So while I was away for work, we moved into a new office. All I had to do was pack up my stuff, and when I got back everything was moved into my new office and all I had to do was organize. Everyone else in the office took care of moving things.
To say thank you, I decided to bake for them. I decided to make banana bread!
I usually keep a stock of bananas in my freezer just for banana bread. However, I had used them to make muffins, and what I thought was bananas ended up being veggie hotdogs. I couldn’t make hotdog bread!
I had already decided on this banana bread recipe from The Post Punk Kitchen because it had a gazillion good reviews.
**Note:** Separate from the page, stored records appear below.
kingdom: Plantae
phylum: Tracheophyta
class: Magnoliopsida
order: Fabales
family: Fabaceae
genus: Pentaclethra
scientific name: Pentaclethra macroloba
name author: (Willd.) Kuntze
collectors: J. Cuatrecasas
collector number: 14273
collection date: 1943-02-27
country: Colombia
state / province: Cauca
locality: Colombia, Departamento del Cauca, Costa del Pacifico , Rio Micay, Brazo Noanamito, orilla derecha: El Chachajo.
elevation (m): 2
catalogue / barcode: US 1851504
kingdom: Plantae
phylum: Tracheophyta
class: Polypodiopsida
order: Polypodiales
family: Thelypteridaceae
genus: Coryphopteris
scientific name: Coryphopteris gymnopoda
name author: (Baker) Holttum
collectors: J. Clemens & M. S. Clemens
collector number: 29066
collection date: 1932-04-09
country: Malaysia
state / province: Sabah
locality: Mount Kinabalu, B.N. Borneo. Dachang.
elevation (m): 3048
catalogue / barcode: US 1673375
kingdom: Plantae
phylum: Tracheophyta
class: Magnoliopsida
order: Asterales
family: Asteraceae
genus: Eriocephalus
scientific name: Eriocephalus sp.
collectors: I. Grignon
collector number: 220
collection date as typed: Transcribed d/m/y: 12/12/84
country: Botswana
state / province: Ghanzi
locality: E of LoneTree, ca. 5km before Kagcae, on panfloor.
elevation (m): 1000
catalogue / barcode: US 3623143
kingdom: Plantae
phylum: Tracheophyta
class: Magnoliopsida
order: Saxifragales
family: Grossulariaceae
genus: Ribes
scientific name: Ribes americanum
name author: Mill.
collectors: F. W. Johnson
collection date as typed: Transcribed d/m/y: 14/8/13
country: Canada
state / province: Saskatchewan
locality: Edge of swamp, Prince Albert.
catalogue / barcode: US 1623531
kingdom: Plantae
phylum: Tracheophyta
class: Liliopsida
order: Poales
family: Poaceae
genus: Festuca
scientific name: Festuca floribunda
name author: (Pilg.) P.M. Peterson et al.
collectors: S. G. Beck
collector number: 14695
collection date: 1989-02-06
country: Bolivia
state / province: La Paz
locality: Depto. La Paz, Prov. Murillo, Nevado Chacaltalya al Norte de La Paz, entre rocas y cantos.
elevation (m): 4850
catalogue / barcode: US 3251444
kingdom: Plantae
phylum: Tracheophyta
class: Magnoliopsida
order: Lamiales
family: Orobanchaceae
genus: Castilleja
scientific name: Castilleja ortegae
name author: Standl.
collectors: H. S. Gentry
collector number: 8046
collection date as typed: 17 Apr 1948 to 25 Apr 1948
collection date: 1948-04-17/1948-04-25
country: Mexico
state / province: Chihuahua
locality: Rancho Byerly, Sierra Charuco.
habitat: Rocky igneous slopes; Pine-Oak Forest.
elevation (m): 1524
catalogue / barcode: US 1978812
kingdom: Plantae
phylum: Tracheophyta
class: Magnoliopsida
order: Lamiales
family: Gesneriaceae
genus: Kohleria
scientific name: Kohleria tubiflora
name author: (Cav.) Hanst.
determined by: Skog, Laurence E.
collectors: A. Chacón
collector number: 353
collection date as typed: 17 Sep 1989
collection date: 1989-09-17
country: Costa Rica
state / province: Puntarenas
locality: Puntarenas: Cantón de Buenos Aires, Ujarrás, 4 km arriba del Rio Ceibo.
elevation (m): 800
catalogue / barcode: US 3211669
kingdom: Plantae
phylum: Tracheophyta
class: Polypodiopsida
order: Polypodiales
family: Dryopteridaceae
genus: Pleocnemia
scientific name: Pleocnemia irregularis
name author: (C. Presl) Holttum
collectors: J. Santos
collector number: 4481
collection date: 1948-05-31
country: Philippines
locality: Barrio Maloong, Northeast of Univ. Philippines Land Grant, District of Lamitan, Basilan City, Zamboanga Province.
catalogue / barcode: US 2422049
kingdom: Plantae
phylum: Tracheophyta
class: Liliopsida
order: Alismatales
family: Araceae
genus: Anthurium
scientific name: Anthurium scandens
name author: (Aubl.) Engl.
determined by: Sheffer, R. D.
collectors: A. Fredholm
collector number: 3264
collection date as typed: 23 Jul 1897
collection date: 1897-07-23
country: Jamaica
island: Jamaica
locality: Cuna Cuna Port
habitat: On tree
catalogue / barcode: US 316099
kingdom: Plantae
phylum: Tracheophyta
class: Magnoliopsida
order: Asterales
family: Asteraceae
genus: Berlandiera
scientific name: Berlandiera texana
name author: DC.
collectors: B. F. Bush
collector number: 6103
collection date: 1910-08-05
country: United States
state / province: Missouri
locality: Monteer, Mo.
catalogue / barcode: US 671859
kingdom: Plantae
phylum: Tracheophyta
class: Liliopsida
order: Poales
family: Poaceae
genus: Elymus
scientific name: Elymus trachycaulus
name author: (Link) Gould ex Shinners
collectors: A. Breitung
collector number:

But no bananas.
I did have a can of pumpkin puree in my cabinet that I had bought to make this cheesecake thing that I never got around to. So, work people are going to have pumpkin bread.
Since I was already married to the banana bread recipe, I decided to stick to it and just sub out the bananas. I also made some other substitutions. Let’s get on with the recipe.
1 cup turbinado sugar
1/2 cup soybean margarine at room temperature (I use Willow Run, decent stuff)
1 cup pumpkin puree
2 cups flour (if I were making this just for myself, I would use half unbleached/half whole wheat)
1/2 teaspoon baking soda
1/4 cup vanilla almond milk, mixed with 1 teaspoon apple cider vinegar (you can use soy milk or rice milk or whatever milk)
1 teaspoon vanilla
1 teaspoon cinnamon
1/4 teaspoon allspice
1/2 teaspoon salt
1/4 cup chopped walnuts
Combine the flour, baking soda and spices. You can sift it together if you want, but just fluffing it around with a fork works fine. I have this nice old fashioned sifter that my mom bought me at a garage sale. I asked her if I could actually use it and she said “Sure, why not?” “Mom,” I says, “I think there’s bugs stuck in there.” So anyway, I just use a fork.
Cream the margarine and the sugar. Add in the almond milk/vinegar, vanilla, and the pumpkin. Mix it all up!
Add the wet mixture to the dry mixture and stir it until just moistened. Dump it all in an oiled loaf pan, and sprinkle the walnuts on top. Bake in a preheated 350F oven for about an hour.
I’m normally pretty impatient when it comes to baked goods and I always open the oven door to sneak a peak. I was pretty busy while it was in the oven, so I checked it after it had been in the oven for an hour. And it was done! It had a perfectly rounded top, and the walnuts spread out beautifully. Look!
Yum yum yum, straight out of the oven.
I had to make sure I wasn’t going to bring something totally gross in to my coworkers, so I cut a piece for myself. Then I cut another piece. Good bread! The spices and sugar are more suited for bananas, and the pumpkin didn’t add quite as much sweetness. I don’t like my quickbreads to be overly sweet, so it was fine with me. I would add more cinnamon the next time, because I like lots of cinnamon.
Dried cranberries or chocolate chips mixed in instead of the walnuts would be good, too.
I waited until my work people had tried some before I told them it was vegan. One lady told me that she didn’t care what kind of -gan it was, it was really tasty.